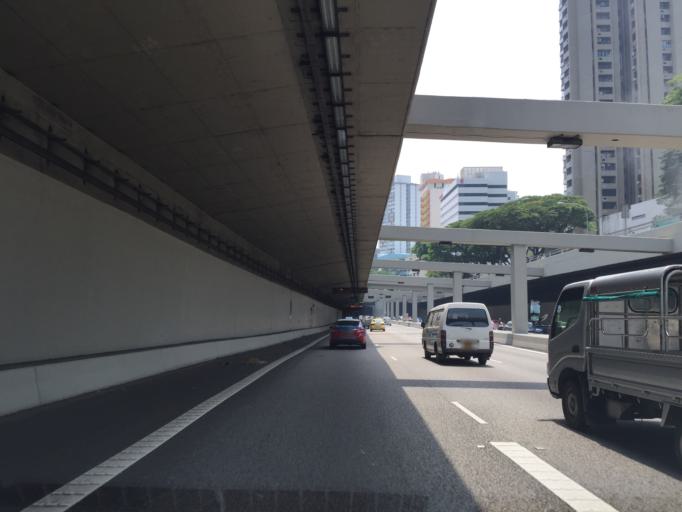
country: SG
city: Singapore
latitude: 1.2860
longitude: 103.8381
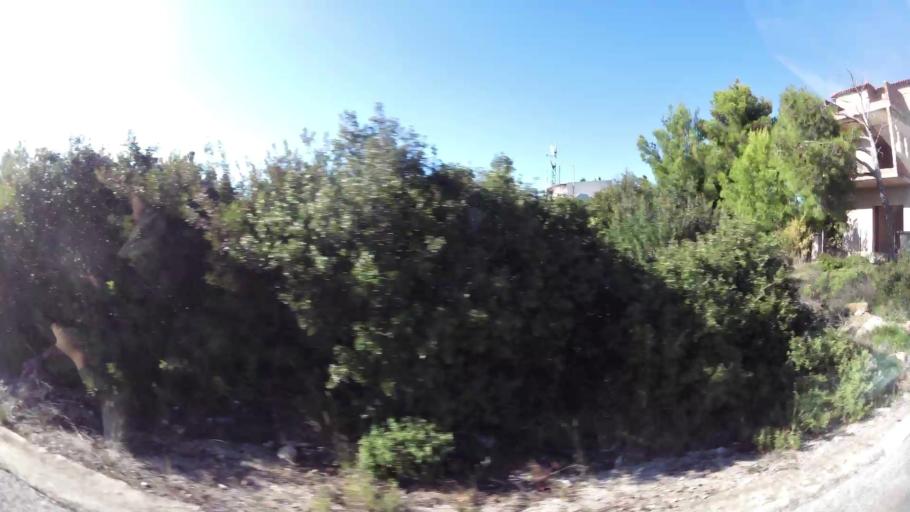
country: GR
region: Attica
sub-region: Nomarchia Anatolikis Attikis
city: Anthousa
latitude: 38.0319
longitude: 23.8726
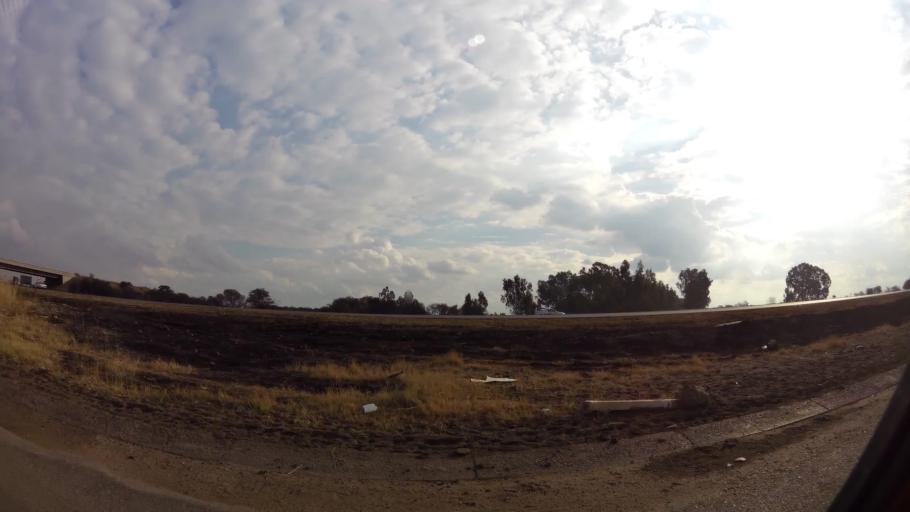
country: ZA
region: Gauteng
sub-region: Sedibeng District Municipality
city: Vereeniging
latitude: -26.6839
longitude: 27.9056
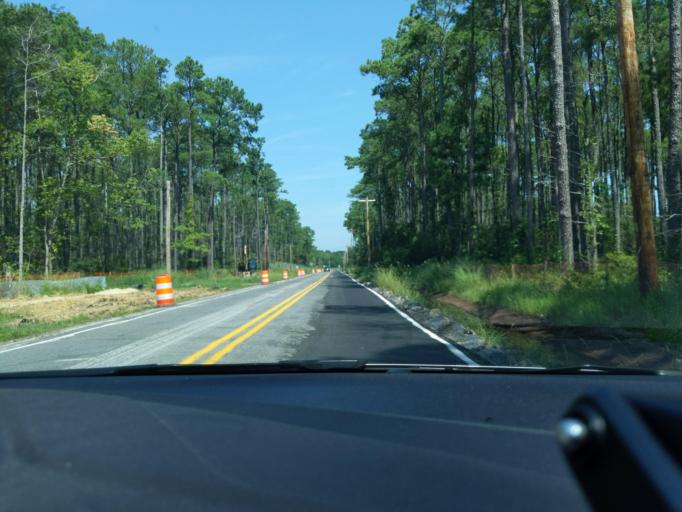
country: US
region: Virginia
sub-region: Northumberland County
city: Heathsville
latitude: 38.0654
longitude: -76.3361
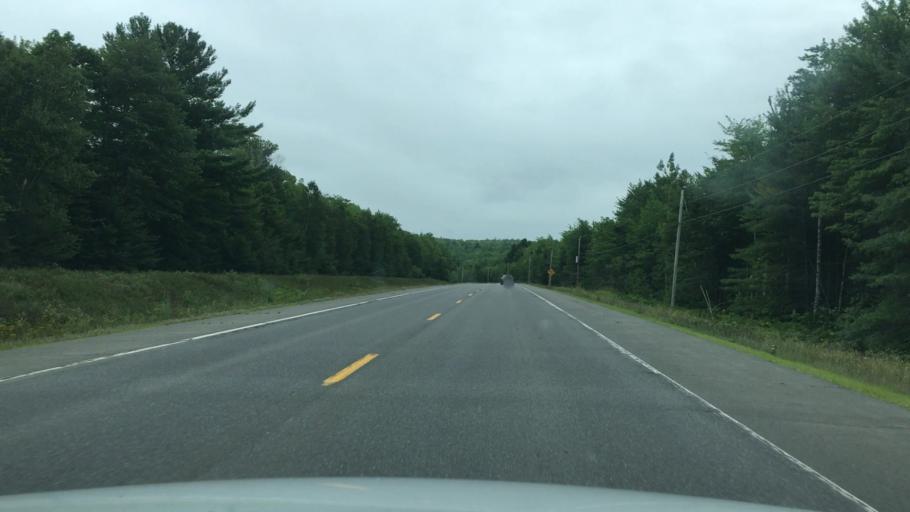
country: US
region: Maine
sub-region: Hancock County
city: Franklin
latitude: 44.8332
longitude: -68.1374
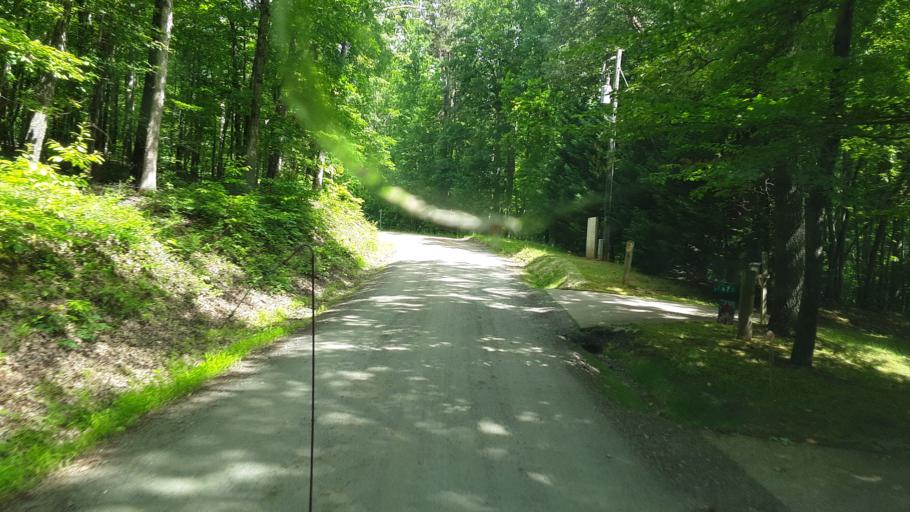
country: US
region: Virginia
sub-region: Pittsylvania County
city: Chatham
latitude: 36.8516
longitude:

--------------------

Given task:
Could you write out again everything from the line containing "sub-region: Nomarchia Anatolikis Attikis" down to the end of the records, with the pictures left out of your answer?

Answer to this problem:
sub-region: Nomarchia Anatolikis Attikis
city: Anthousa
latitude: 38.0319
longitude: 23.8726
country: ZA
region: Gauteng
sub-region: Sedibeng District Municipality
city: Vereeniging
latitude: -26.6839
longitude: 27.9056
country: US
region: Virginia
sub-region: Northumberland County
city: Heathsville
latitude: 38.0654
longitude: -76.3361
country: US
region: Maine
sub-region: Hancock County
city: Franklin
latitude: 44.8332
longitude: -68.1374
country: US
region: Virginia
sub-region: Pittsylvania County
city: Chatham
latitude: 36.8516
longitude:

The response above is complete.